Well, here is a hot-button story if I’ve ever seen one. Take a look at this headline atop the report at NBCNews.com: “Parishioners defy Chicago Archdiocese, burn rainbow flag in 'exorcism' ceremony.”
Just to give you a hint of how complicated this case is, that headline actually jumps the gun and settles one of the issues that is in dispute. According to parish leaders, the archdiocese ordered the church not to burn the rainbow flag in a ceremony in front of the sanctuary. So parish leaders burned it privately, without a public media show.
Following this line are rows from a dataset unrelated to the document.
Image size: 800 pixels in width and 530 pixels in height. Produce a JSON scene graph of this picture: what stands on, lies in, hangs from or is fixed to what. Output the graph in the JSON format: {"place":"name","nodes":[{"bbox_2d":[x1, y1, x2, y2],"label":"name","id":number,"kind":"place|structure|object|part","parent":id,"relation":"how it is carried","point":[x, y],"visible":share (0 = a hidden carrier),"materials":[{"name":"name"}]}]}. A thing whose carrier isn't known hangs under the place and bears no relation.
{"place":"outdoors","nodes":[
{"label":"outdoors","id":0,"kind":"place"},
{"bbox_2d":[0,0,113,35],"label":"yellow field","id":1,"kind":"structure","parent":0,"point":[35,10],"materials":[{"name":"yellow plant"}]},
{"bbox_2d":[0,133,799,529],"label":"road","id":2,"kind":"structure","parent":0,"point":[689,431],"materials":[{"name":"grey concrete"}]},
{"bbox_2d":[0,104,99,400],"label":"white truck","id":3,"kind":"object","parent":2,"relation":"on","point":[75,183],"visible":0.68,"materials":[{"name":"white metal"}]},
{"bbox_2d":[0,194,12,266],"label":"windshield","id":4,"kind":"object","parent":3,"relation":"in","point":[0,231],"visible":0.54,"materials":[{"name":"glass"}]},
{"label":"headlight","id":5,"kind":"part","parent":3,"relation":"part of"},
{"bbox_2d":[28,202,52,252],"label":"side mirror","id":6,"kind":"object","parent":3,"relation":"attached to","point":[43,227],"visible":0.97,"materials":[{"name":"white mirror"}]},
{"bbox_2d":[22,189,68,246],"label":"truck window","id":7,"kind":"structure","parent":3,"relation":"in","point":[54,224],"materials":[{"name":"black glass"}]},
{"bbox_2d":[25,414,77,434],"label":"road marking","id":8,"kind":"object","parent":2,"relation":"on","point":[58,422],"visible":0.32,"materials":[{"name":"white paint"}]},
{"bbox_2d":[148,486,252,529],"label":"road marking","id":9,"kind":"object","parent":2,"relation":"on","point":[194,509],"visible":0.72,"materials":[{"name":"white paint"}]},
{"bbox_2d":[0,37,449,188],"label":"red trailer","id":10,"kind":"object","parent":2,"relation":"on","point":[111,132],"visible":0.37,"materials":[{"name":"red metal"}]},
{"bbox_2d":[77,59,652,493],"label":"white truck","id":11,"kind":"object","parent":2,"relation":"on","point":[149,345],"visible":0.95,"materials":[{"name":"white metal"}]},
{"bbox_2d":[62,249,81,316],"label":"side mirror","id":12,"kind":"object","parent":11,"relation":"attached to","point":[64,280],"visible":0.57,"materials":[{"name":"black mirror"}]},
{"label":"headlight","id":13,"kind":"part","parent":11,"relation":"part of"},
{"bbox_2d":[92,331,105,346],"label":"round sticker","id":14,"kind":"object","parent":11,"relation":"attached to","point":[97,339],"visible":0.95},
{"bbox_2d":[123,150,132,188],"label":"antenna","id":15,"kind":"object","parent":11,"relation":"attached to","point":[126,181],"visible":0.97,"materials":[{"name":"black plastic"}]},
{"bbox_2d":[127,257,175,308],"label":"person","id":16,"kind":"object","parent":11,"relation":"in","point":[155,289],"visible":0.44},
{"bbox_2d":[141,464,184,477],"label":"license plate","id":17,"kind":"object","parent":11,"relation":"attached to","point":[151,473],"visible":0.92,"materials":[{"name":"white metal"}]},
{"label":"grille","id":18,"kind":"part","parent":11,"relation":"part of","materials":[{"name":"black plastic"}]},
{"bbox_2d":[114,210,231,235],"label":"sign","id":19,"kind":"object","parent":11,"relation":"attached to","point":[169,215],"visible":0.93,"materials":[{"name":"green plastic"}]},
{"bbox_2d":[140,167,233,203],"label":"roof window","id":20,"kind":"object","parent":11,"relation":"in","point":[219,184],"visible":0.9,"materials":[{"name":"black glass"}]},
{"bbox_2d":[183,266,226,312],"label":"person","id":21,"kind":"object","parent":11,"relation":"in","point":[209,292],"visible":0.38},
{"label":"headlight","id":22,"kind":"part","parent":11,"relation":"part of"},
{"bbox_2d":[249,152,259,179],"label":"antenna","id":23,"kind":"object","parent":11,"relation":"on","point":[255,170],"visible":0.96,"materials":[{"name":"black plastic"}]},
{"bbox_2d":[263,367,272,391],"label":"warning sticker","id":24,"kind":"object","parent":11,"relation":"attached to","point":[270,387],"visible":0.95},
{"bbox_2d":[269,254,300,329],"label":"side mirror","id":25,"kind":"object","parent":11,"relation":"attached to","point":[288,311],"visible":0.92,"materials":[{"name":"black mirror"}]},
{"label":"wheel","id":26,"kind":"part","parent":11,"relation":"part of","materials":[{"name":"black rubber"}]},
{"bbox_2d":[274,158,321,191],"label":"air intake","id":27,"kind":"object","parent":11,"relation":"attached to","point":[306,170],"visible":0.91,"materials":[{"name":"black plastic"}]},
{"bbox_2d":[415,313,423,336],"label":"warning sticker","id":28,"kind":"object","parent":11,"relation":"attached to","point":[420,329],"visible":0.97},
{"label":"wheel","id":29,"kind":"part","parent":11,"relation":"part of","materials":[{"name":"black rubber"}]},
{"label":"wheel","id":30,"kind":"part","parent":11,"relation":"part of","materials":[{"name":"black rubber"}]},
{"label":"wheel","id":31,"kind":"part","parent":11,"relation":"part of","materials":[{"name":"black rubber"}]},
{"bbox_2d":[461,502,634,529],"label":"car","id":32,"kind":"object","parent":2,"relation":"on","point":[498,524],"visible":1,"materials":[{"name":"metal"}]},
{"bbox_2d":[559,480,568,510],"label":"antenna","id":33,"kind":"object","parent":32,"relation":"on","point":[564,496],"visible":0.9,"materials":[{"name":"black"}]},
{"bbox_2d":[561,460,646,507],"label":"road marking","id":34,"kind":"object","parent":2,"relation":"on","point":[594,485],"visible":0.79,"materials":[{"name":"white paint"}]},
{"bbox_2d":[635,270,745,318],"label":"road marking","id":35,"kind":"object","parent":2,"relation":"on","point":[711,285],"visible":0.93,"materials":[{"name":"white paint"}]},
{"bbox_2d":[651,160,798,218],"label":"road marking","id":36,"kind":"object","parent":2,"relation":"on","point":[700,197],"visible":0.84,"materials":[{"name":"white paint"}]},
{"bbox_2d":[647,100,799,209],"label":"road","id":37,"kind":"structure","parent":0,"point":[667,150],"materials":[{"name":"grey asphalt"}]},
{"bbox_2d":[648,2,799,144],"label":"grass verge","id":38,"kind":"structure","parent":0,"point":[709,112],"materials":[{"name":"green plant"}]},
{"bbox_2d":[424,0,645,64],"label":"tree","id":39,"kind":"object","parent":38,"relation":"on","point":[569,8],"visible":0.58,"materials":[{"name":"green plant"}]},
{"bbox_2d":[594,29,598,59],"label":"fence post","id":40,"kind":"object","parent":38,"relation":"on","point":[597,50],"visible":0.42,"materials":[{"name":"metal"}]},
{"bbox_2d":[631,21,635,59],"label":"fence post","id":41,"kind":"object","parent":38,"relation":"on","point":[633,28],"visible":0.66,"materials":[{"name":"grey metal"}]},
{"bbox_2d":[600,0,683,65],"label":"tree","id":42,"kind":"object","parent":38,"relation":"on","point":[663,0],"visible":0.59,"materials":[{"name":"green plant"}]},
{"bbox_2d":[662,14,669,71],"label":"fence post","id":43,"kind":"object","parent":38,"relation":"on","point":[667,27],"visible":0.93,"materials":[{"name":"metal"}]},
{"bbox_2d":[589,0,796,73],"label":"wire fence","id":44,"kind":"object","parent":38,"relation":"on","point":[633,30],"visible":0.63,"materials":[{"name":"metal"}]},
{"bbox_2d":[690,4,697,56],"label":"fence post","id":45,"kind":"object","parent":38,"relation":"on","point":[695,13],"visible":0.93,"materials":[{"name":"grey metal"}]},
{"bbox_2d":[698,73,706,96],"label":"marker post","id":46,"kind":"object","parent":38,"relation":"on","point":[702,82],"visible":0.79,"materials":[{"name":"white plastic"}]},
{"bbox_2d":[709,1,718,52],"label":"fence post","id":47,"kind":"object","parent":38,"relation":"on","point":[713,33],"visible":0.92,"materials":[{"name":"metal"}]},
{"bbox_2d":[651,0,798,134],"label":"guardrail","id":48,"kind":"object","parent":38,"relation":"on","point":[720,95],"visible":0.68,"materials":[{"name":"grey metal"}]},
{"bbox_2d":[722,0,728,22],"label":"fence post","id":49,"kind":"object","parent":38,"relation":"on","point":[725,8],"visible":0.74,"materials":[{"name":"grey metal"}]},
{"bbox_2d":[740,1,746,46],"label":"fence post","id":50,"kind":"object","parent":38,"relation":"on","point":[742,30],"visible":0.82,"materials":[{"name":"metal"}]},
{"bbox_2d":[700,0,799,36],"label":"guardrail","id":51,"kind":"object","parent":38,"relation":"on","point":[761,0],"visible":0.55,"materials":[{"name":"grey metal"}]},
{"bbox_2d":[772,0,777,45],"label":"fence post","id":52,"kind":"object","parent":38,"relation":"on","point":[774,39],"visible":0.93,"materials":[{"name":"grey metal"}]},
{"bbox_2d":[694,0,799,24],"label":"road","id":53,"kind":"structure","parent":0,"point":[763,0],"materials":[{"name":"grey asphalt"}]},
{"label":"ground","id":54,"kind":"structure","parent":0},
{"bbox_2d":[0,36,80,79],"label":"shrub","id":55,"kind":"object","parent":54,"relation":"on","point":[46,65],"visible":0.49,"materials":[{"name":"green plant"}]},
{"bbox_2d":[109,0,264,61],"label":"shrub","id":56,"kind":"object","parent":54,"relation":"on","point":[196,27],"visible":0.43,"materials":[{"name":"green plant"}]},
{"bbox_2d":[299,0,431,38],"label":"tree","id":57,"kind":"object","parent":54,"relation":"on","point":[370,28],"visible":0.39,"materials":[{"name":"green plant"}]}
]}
One other thing about that headline: It’s crucial to know that this is more than a rainbow flag. This particular flag combined the LGBTQ symbolism with a cross — a move that raised the theological stakes much higher.
So let’s look at a few key sections of this story. Here’s the overture:
In a church bulletin posted this month, the Rev. Paul Kalchik, a Roman Catholic priest at Resurrection Parish in Chicago, announced that he would burn a rainbow pride flag that had once been prominently displayed at the church.
“On Saturday, September 29, the Feast of Saint Michael, Gabriel and Raphael, we will burn, in front of the church, the rainbow flag that was unfortunately hanging in our sanctuary during the ceremonial first Mass as Resurrection parish,” Kalchik, who joined the church 11 years ago, wrote.
A footnote on his announcement stated, “US Church homosexual scandal is a sequel to the story of Sodom and Gomorrah.”
A bit of translation: Obviously, at one point in its history, this parish was on the left side of the American Catholic spectrum. The flag, for example, was prominently displayed during a Mass led by the late Cardinal Joseph Bernardin, a leader whose memory is cherished by gay and progressive Catholics.